McCaffrey entered the little-understood world of printing and bookbinding after moving to Ferry County in Eastern Washington as a child. Raised in Pittsburgh, his early memories were of a log cabin near Spokane. He attended North Central High School, worked in a neighborhood grocery store, and delivered newspapers until the ripe age of 10. At that point, he found employment in a trade that would change his life. Charles B. Nash, superintendent of the Spokane print shop, Shaw and Bordon, hired McCaffrey as a go-fer.
As the youngest apprentice to join the Spokane Typographical Union, McCaffrey was cast into a stream of printer’s ink. He worked as a journeyman printer in several Oregon and Washington communities, eventually landing in Seattle in 1913 at the Lumberman’s Printing Company in the old downtown Henry Building. By 1919 he and pressman Jay F. Horst formed a partnership and bought the Acme Press.
Eventually going into business on his own, McCaffrey’s Dogwood Press emerged as a high-quality printer for a bustling Seattle. McCaffrey’s dozens of finely crafted books, programs, invitations, and pamphlets, most sporting his clever Dogwood Press logo, created a happy combination of design, binding, color, paper, and cloth that were known and cherished by only a few. McCaffrey, who died in 1985, served for a few years on the Seattle City Council.
That early quasi-anonymous circumstance would change with the handsome examples of his work that circulated as a result of wealthy realtor Henry Broderick’s Christmas list. The first of these rare publications was called “Timepiece.” Its title page, adorned with bold print and fine, orange-colored line drawings, noted that the chapters were “Done into a Limited Edition by Frank McCaffrey at his Dogwood Press in Seattle, 1953.” The cover was festooned with blue and yellow dogwood blossoms on delicate cotton cloth. Copies were registered with the Library of Congress.

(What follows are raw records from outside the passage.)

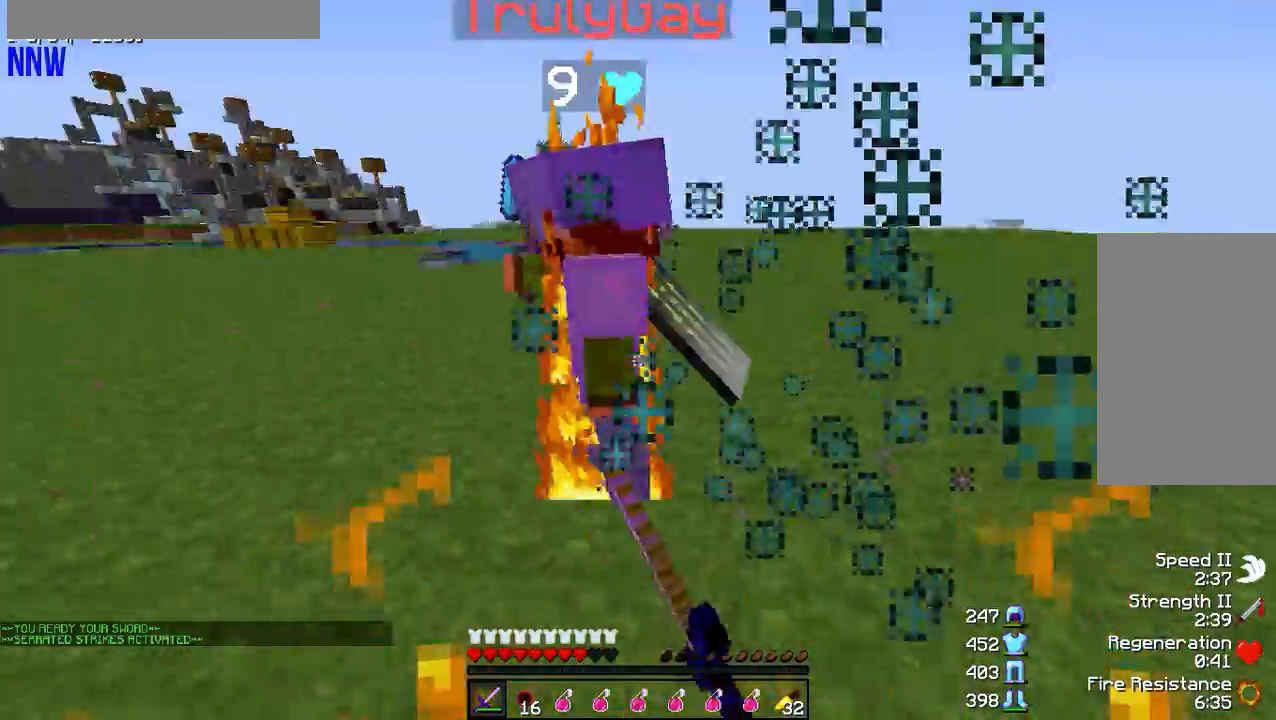
{"keys": ["w"], "mouse": ["left"], "events": [[67, "mouse_left", "up"], [134, "mouse_left", "down"], [217, "mouse_left", "up"], [250, "a", "down"], [284, "d", "up"], [284, "mouse_left", "down"], [384, "mouse_left", "up"], [417, "d", "down"], [434, "a", "up"], [434, "mouse_left", "down"], [467, "d", "up"]]}
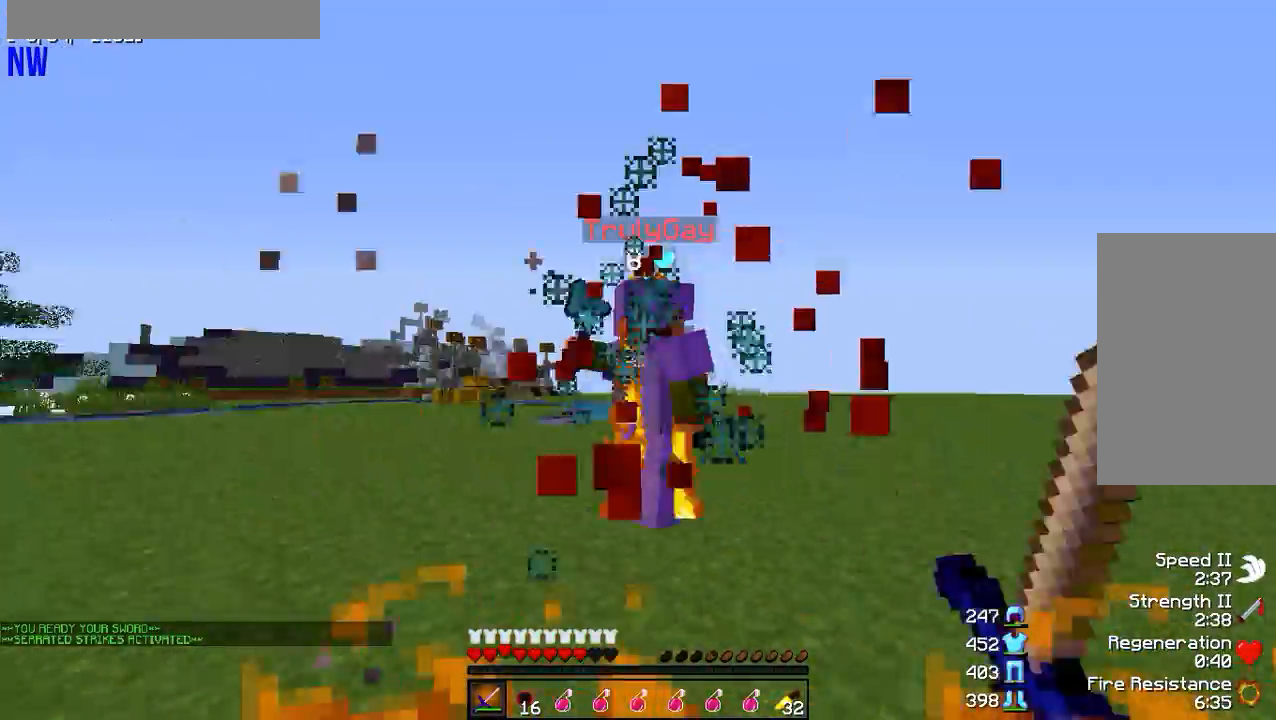
{"keys": ["a", "w"], "mouse": [], "events": [[33, "mouse_left", "up"], [66, "a", "down"], [100, "mouse_left", "down"], [200, "mouse_left", "up"], [250, "mouse_left", "down"], [350, "mouse_left", "up"], [417, "mouse_left", "down"], [433, "mouse_right", "down"], [483, "mouse_right", "up"], [500, "mouse_left", "up"]]}
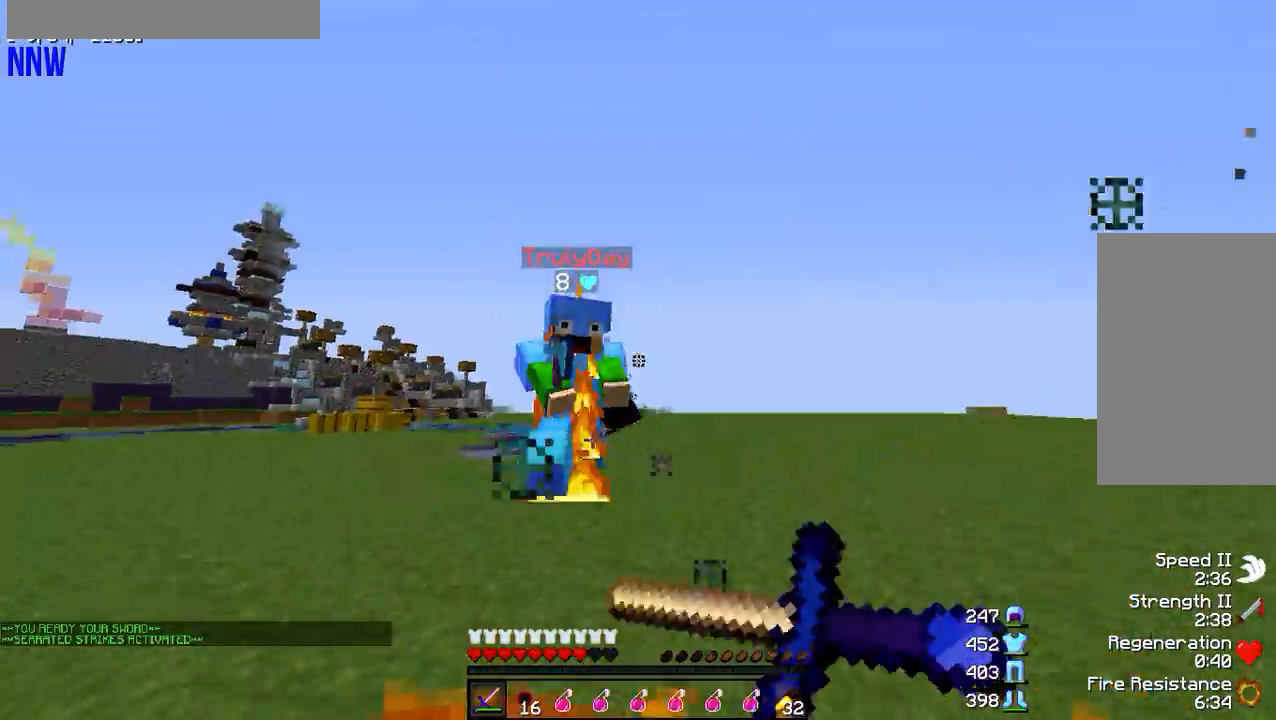
{"keys": ["a", "w"], "mouse": [], "events": [[67, "mouse_left", "down"], [150, "a", "up"], [167, "mouse_left", "up"], [234, "mouse_left", "down"], [250, "a", "down"], [300, "w", "up"], [334, "mouse_left", "up"], [384, "mouse_left", "down"], [484, "mouse_left", "up"], [501, "w", "down"]]}
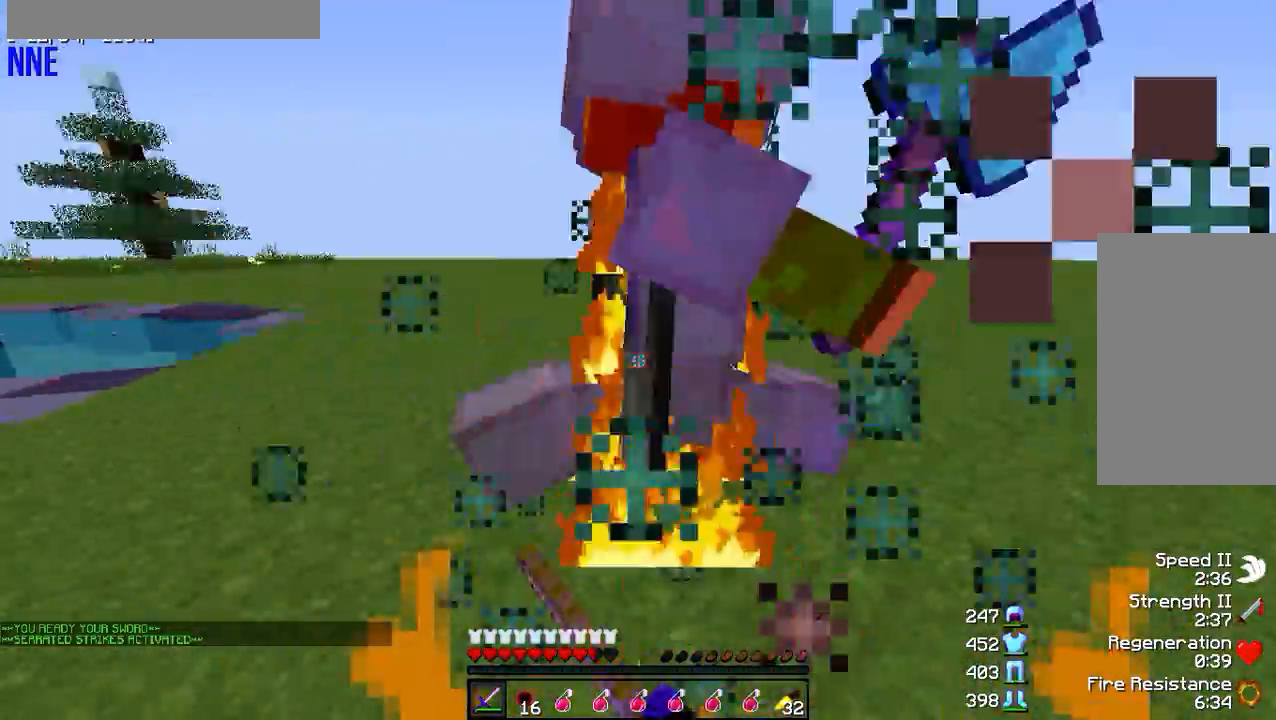
{"keys": ["a", "w"], "mouse": ["left"], "events": [[50, "mouse_left", "down"], [133, "mouse_left", "up"], [200, "mouse_left", "down"], [200, "mouse_right", "down"], [267, "mouse_right", "up"], [283, "mouse_left", "up"], [317, "w", "up"], [350, "mouse_left", "down"], [417, "w", "down"], [450, "mouse_left", "up"], [500, "mouse_left", "down"]]}
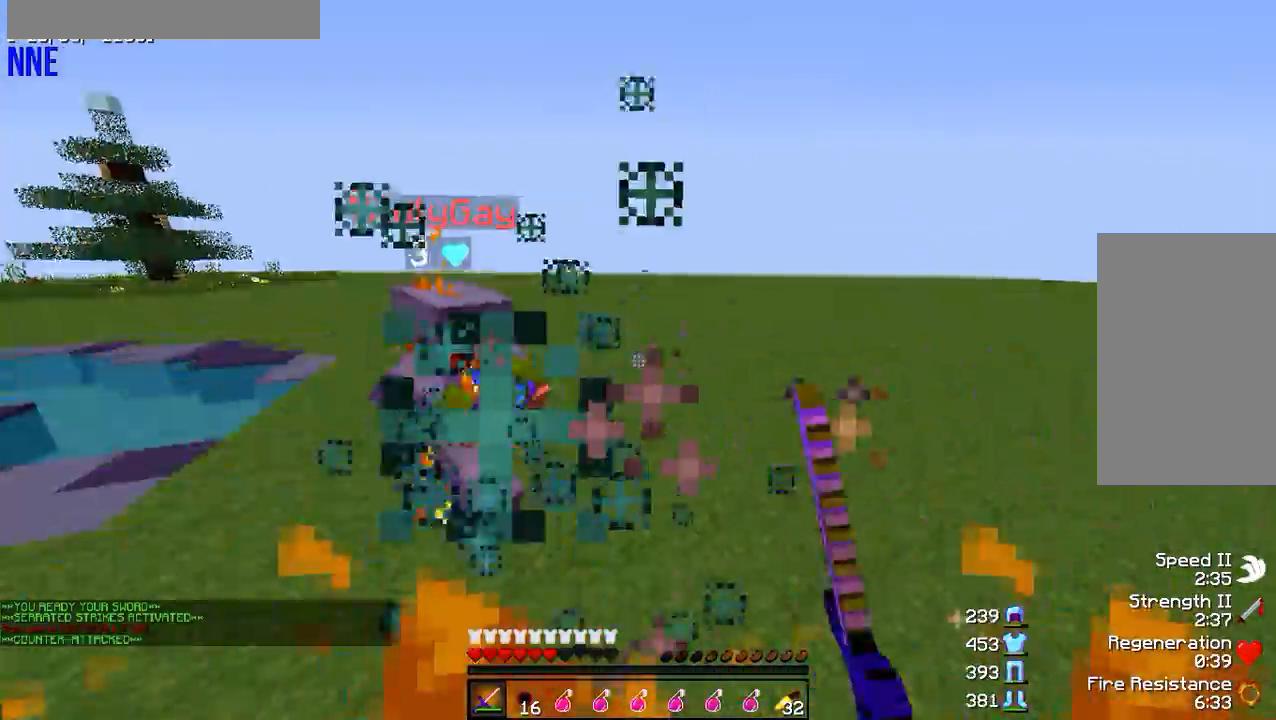
{"keys": ["d", "w"], "mouse": ["left"], "events": [[100, "mouse_left", "up"], [150, "a", "up"], [150, "mouse_left", "down"], [250, "mouse_left", "up"], [300, "mouse_left", "down"], [401, "d", "down"], [401, "mouse_left", "up"], [467, "mouse_left", "down"]]}
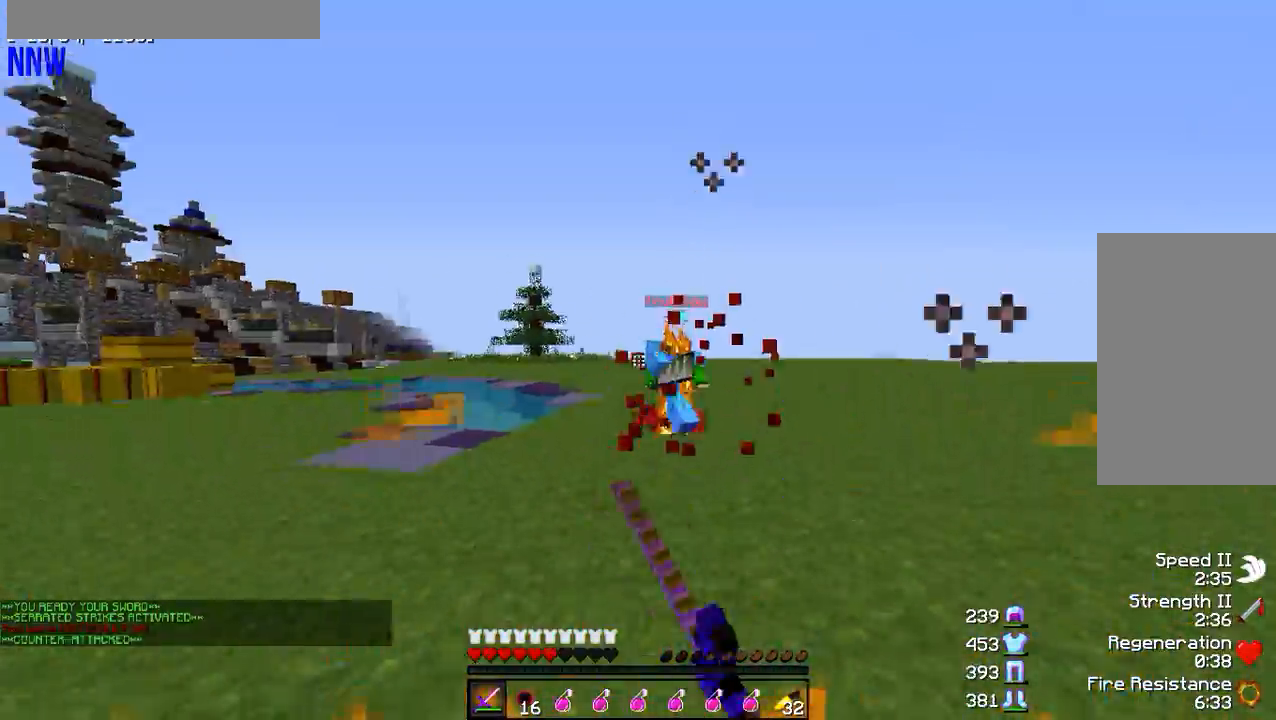
{"keys": ["d", "w"], "mouse": [], "events": [[50, "mouse_left", "up"], [83, "d", "up"], [116, "mouse_left", "down"], [250, "mouse_left", "up"], [467, "d", "down"]]}
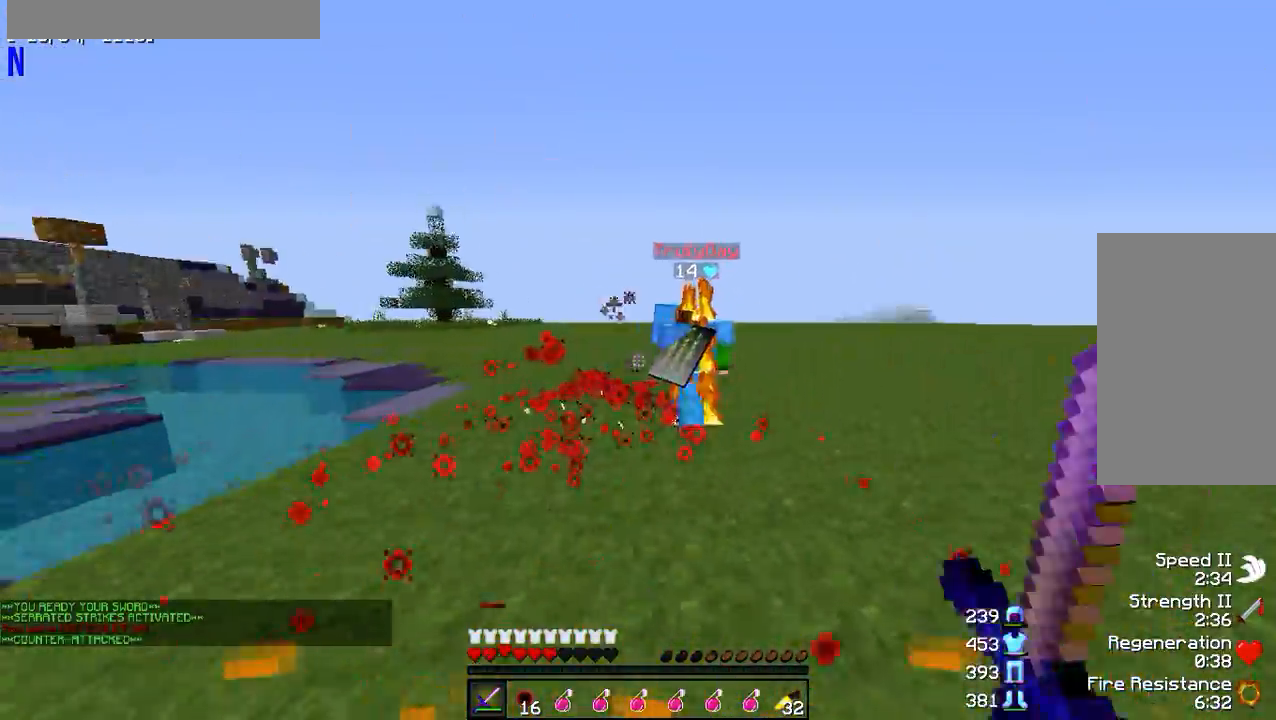
{"keys": ["w"], "mouse": ["left"], "events": [[117, "mouse_left", "down"], [184, "mouse_left", "up"], [267, "mouse_left", "down"], [367, "mouse_left", "up"], [417, "d", "up"], [434, "mouse_left", "down"]]}
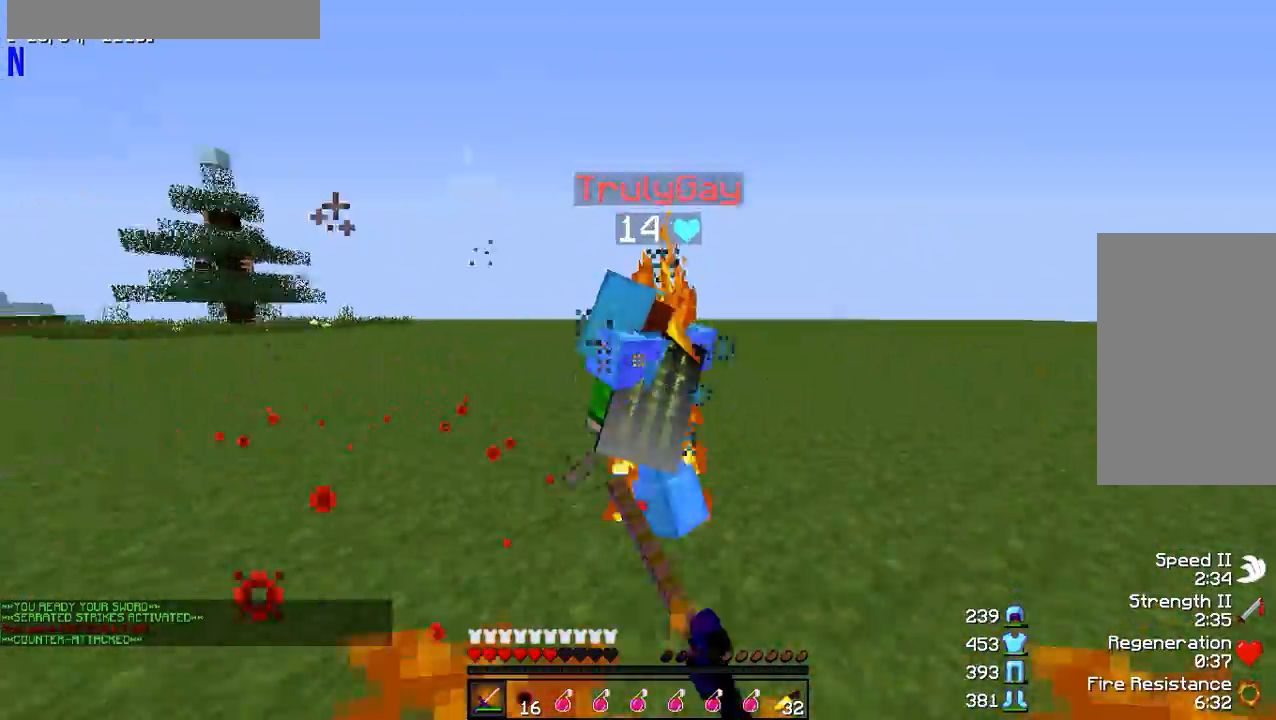
{"keys": ["d"], "mouse": ["left"], "events": [[33, "mouse_left", "up"], [83, "mouse_left", "down"], [166, "mouse_left", "up"], [233, "mouse_left", "down"], [300, "mouse_left", "up"], [350, "mouse_right", "down"], [367, "mouse_left", "down"], [383, "w", "up"], [433, "mouse_left", "up"], [433, "mouse_right", "up"], [500, "d", "down"], [500, "mouse_left", "down"]]}
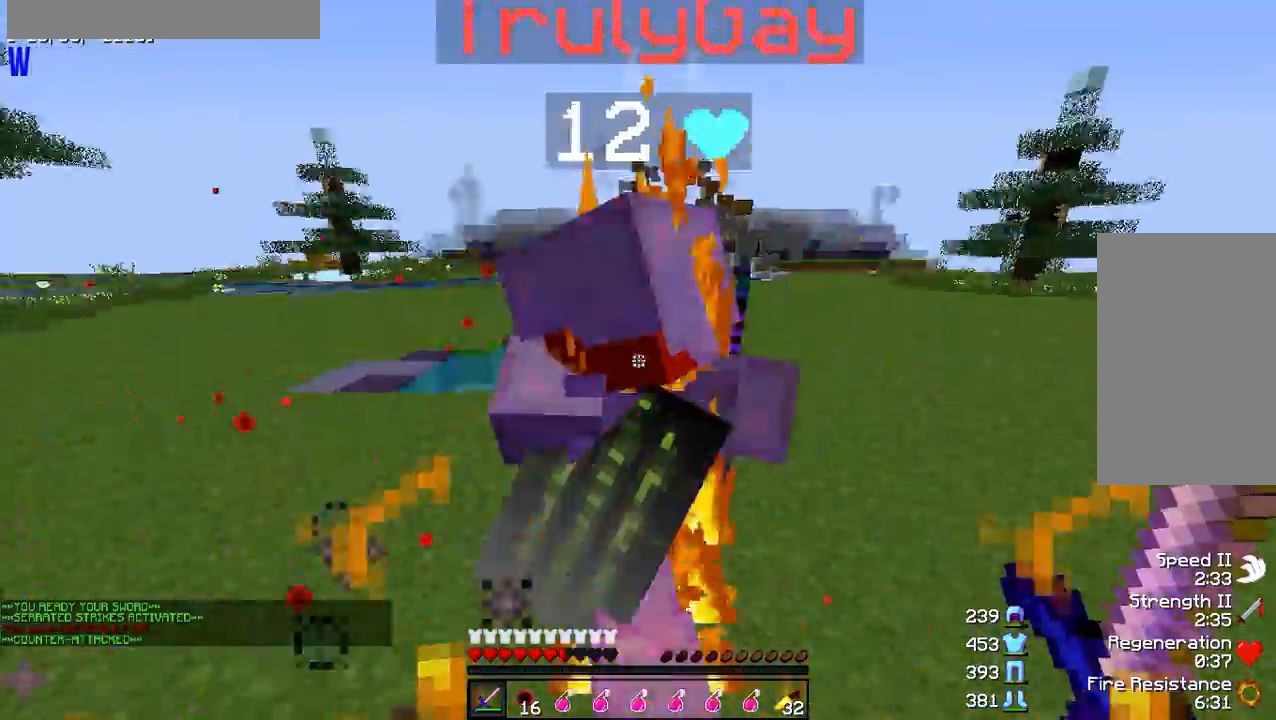
{"keys": ["d", "w"], "mouse": ["left"], "events": [[34, "mouse_right", "down"], [34, "w", "down"], [84, "mouse_right", "up"], [117, "mouse_left", "up"], [167, "mouse_left", "down"], [234, "d", "up"], [250, "mouse_left", "up"], [267, "d", "down"], [317, "mouse_left", "down"], [401, "w", "up"], [417, "mouse_left", "up"], [467, "mouse_left", "down"], [501, "w", "down"]]}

Another major McCaffrey product at this time, as noted by H.L. Mencken, the Bard of Baltimore and America’s premier book critic, was Broderick’s navy-blue cloth-bound treatise on beige paper and boasting a so-called ragged cut: The Commandment Breakers of Walla Walla. This collector’s piece resulted from Broderick’s experience on the Parole Board of the Washington State Penitentiary at Walla Walla, Washington.
For over 25 years the McCaffrey-Broderick Christmas books circulated in the Seattle area, interspersed with a variety of other quality jobs on menus, programs, business cards, pamphlets, and certificates.
If you come across the Dogwood Press imprint on one thing or another, cherish and save them, or send them to the Penrose Library at Whitman College in Walla Walla, where they are collected, appreciated, and sometimes displayed in glass cabinets as rare examples of a little-known trade. Dogwood Press gems also represent a gentle man’s life in a skilled trade now largely taken for granted.